# Consegna 1:
Stampa senza alcuna modifica le righe delle voci che vanno da quella contenente "Survey the image" fino a quella contenente "building: (196, 83)", entrambe comprese.

==================================================

Alla soglia dei diciotto anni, un video da proiettare alla festa di compleanno per raccontarsi ai propri invitati, con riprese nei contesti più disparati. C’è chi, amante dello urban, si fa riprendere sui binari di una linea ferroviaria poco prima che passi il treno, chi a bordo di un’auto d’epoca – rigorosamente riproduzione in vetroresina – attraversa le strade cittadine con tanto di corona da principessa alla Grace Kelly, chi – forse con mancanze che vanno oltre le questioni di buono o cattivo gusto – preferisce farsi immortalare nei panni del mafioso che protegge il suo casolare di campagna a colpi di lupara. Questo – per chi non avesse avuto la possibilità di vedere il servizio di Enrico Brizzi in onda a Le Iene – è il “prediciottesimo”, un nuovo business che attira a sé da un lato sempre più ragazzi e ragazze alla soglia della maggiore età, dall’altro sedicenti registi che, per cifre che oscillano da alcune centinaia ad alcune migliaia di euro, sono in grado di offrire ai loro clienti queste rare perle di cinematografia privata. Roba per adulti o quasi, visto il target.
Certo non c’è nulla di moralmente inaccettabile in un video da mostrare agli invitati della propria festa dei diciotto, Sweet Sixteen docet. Da questo punto di vista, l’unico offeso è l’occhio: non vi capiterà di vedere altro che ragazzine truccate volgarmente che imbracciano un bel mitra perché, diciamocelo, la soldatessa fa sangue o ragazzetti imberbi su auto sportive che non avrebbero potuto permettersi neppure monetizzando tutti e diciassette e mezzo i loro anni di vita già trascorsi; pellicole che – non c’è bisogno di essere giurati al Festival di Venezia per dirlo – di certo non rimarranno negli annali del cinema per la loro qualità. E anche in questo non ci sarebbe niente di sbagliato; basterebbe avere la fortuna di non essere invitati ad una di queste feste per non ritrovarsi offesi nei bulbi oculari, sebbene questi video nella stragrande maggioranza dei casi valicano i confini della festa per essere diffusi sui social network – Facebook in primis – e Youtube, a completa disposizione del mondo. Anche in questo, ovviamente, non c’è nulla di sbagliato: vivere in un paese relativamente libero come il nostro mi permette di scegliere cosa guardare in rete, e per esprimere il mio muto dissenso basta non guardare. I tassi di visualizzazione faranno il resto. Giusto?

==================================================

# Consegna 2:
Rispondi alle domande seguenti sul brano dedicato al prediciottesimo.
(a) Di chi è il servizio andato in onda a Le Iene?
(b) Quanto costano questi video, secondo il brano?
(c) Dove vengono diffusi i video oltre la festa?

==================================================

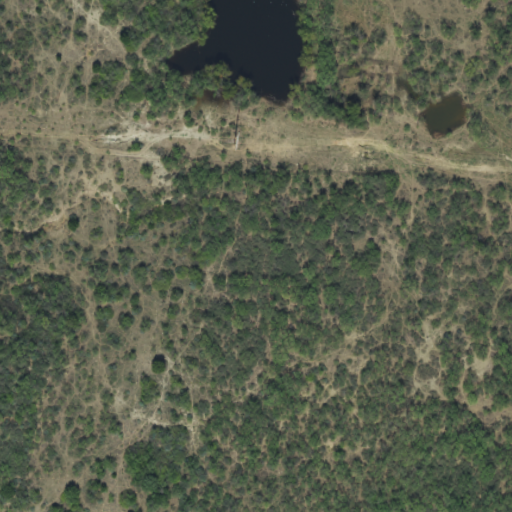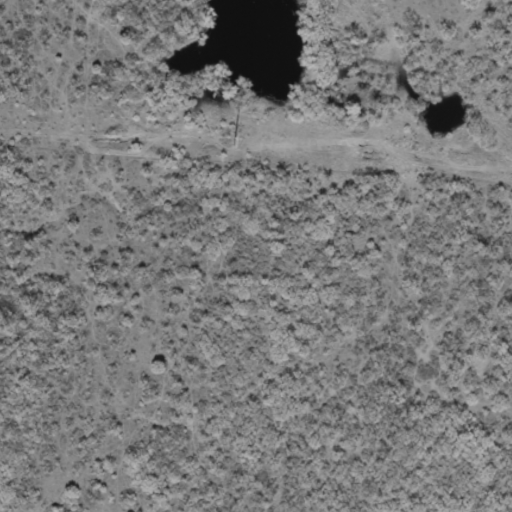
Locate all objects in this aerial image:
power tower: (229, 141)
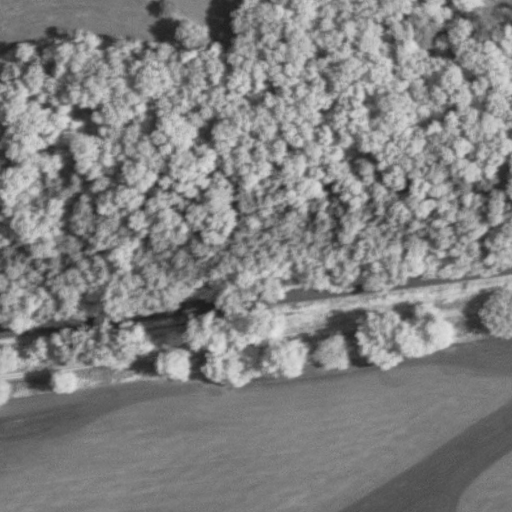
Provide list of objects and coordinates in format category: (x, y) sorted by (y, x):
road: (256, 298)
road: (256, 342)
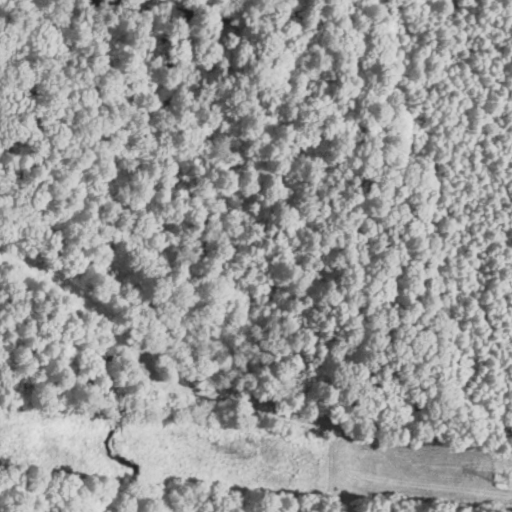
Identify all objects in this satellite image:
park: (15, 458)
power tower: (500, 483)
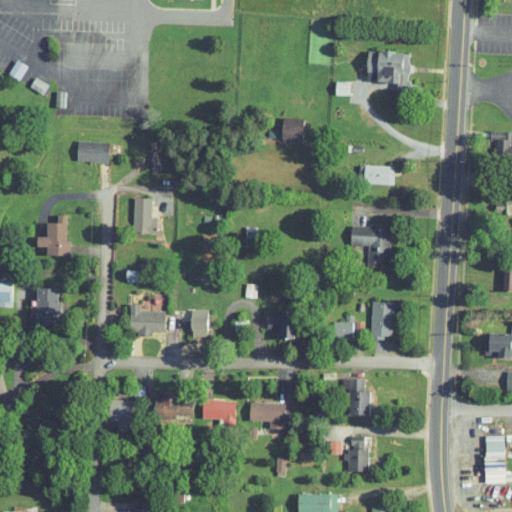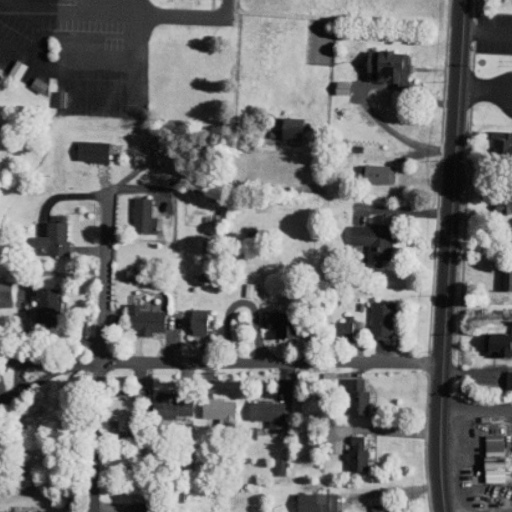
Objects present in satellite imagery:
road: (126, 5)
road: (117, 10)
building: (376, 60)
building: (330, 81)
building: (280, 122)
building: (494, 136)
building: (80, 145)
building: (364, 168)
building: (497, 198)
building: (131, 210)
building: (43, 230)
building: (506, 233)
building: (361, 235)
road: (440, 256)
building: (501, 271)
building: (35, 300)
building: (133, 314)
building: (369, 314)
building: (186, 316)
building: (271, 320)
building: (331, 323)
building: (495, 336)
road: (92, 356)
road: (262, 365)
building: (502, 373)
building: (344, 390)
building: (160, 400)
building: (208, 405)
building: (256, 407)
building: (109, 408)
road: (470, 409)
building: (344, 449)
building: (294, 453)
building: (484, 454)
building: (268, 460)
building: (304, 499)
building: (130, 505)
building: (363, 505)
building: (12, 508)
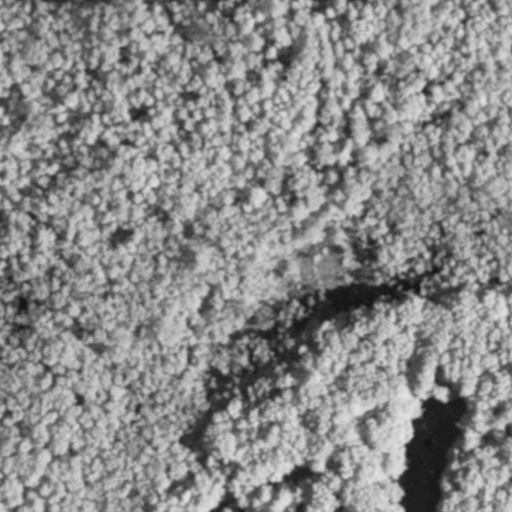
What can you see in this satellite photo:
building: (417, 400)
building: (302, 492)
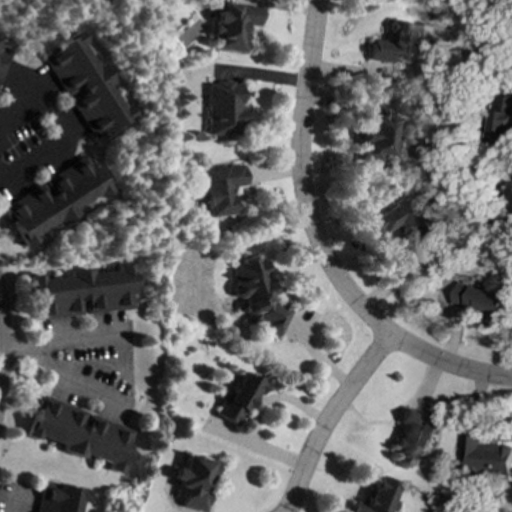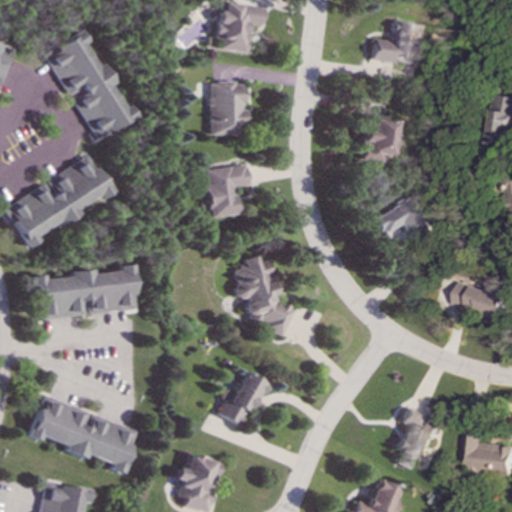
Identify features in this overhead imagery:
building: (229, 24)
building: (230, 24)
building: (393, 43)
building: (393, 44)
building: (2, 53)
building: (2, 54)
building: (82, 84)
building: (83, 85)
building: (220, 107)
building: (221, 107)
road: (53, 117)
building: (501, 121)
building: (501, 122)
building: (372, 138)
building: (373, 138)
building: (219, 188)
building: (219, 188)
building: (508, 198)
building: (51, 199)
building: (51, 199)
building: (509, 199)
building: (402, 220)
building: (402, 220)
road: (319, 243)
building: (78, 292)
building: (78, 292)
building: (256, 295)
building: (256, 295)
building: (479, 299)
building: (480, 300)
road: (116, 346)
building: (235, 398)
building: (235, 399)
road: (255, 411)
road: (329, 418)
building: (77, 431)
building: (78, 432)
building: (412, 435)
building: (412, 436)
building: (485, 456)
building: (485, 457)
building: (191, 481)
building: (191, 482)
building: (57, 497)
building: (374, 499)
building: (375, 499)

==================================================

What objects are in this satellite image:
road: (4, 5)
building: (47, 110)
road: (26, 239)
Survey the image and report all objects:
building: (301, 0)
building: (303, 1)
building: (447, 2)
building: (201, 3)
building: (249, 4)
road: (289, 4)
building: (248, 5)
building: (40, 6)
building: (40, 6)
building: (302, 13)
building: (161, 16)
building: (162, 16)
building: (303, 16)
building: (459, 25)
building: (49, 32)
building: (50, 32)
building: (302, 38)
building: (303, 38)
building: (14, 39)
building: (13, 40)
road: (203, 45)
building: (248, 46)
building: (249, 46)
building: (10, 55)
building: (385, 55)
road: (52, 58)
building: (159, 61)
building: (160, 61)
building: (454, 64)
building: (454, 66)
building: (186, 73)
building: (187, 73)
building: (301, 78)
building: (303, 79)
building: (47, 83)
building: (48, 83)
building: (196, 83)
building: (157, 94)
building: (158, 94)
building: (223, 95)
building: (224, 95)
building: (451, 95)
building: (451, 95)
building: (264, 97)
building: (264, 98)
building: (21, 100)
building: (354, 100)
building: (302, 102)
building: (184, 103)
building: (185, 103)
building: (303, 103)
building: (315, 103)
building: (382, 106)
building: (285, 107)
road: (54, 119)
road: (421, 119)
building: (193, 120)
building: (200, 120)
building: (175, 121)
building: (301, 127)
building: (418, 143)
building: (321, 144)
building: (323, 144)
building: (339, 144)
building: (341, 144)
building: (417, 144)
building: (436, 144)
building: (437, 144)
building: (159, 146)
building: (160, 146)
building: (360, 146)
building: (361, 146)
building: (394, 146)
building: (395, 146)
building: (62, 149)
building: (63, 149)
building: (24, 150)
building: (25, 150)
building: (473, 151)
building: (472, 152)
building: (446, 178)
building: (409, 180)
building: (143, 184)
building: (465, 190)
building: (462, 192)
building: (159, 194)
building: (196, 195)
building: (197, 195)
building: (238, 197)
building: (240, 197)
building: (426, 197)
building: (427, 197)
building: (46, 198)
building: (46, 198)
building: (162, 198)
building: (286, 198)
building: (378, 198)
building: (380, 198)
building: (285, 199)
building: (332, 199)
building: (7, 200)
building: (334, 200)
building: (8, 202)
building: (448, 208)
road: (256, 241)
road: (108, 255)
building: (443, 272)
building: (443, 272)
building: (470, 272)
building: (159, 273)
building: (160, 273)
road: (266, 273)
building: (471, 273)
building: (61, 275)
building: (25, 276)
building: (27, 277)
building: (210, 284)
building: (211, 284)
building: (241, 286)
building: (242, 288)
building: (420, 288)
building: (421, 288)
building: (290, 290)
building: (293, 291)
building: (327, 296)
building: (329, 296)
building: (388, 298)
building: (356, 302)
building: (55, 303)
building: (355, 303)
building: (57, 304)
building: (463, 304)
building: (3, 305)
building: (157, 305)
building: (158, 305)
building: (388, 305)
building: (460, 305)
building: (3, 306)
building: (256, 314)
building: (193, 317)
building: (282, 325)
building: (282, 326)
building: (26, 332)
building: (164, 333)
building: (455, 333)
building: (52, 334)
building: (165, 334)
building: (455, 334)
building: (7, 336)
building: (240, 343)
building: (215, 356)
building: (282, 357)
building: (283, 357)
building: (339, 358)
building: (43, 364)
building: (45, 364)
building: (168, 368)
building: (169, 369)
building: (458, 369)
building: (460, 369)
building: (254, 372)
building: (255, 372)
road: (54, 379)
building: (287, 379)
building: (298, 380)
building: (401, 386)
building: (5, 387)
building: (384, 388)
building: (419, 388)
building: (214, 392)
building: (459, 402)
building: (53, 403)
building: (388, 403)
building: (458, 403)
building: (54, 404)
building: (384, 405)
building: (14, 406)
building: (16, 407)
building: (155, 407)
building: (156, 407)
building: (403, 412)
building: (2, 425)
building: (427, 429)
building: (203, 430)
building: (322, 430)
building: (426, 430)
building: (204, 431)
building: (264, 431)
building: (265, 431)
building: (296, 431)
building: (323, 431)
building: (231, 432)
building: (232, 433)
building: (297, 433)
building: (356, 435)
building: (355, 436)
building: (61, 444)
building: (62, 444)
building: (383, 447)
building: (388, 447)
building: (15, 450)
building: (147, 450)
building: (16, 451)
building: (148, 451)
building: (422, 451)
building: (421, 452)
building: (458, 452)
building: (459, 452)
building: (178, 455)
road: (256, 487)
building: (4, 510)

==================================================

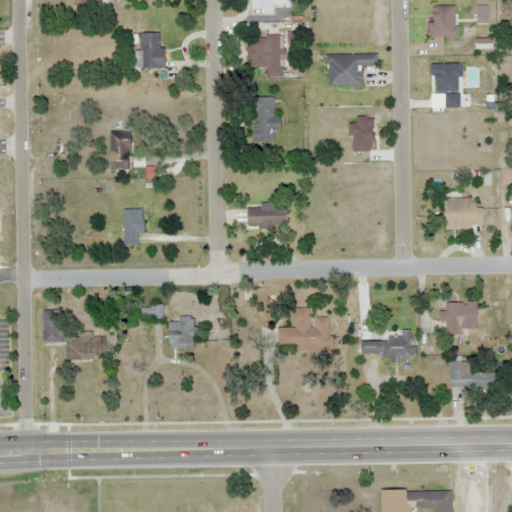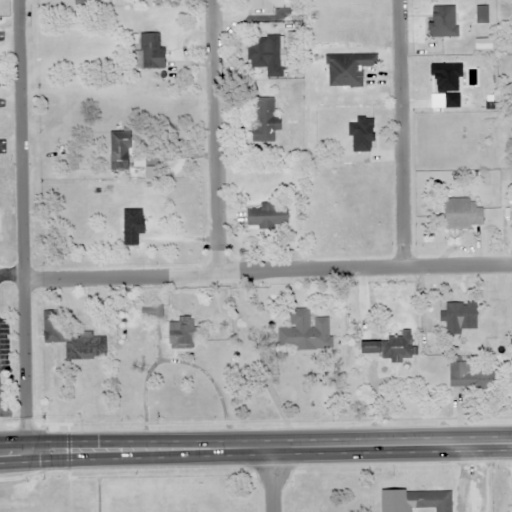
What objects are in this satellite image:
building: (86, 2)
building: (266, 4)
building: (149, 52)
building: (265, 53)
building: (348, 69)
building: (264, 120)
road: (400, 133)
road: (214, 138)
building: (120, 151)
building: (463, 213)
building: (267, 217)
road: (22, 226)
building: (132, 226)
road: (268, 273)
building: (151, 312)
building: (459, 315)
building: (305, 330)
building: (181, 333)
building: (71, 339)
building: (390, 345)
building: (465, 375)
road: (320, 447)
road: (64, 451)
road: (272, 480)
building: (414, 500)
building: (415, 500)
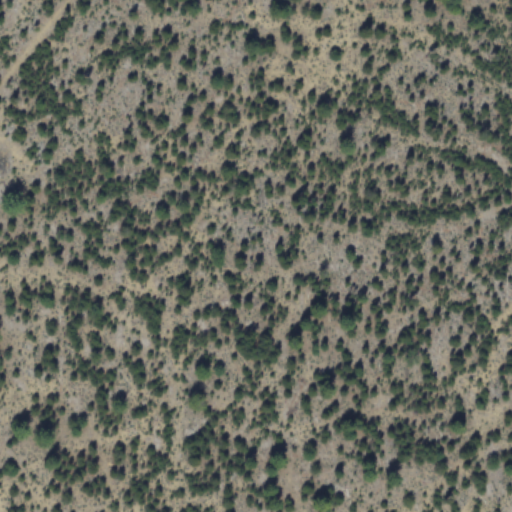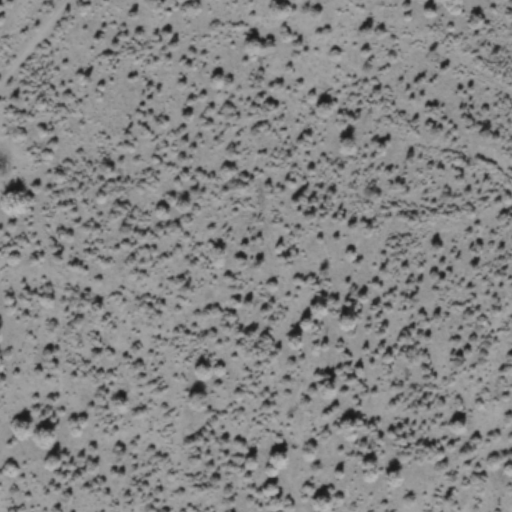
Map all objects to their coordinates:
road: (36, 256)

==================================================

# Risposta completa 1:
Survey the image and report all objects:
building: (301, 0)
building: (303, 1)
building: (447, 2)
building: (201, 3)
building: (249, 4)
road: (289, 4)
building: (248, 5)
building: (40, 6)
building: (40, 6)
building: (302, 13)
building: (161, 16)
building: (162, 16)
building: (303, 16)
building: (459, 25)
building: (49, 32)
building: (50, 32)
building: (302, 38)
building: (303, 38)
building: (14, 39)
building: (13, 40)
road: (203, 45)
building: (248, 46)
building: (249, 46)
building: (10, 55)
building: (385, 55)
road: (52, 58)
building: (159, 61)
building: (160, 61)
building: (454, 64)
building: (454, 66)
building: (186, 73)
building: (187, 73)
building: (301, 78)
building: (303, 79)
building: (47, 83)
building: (48, 83)
building: (196, 83)

# Risposta completa 2:
(a) Di Enrico Brizzi.
(b) Da alcune centinaia ad alcune migliaia di euro.
(c) Sui social network, Facebook in primis, e su Youtube.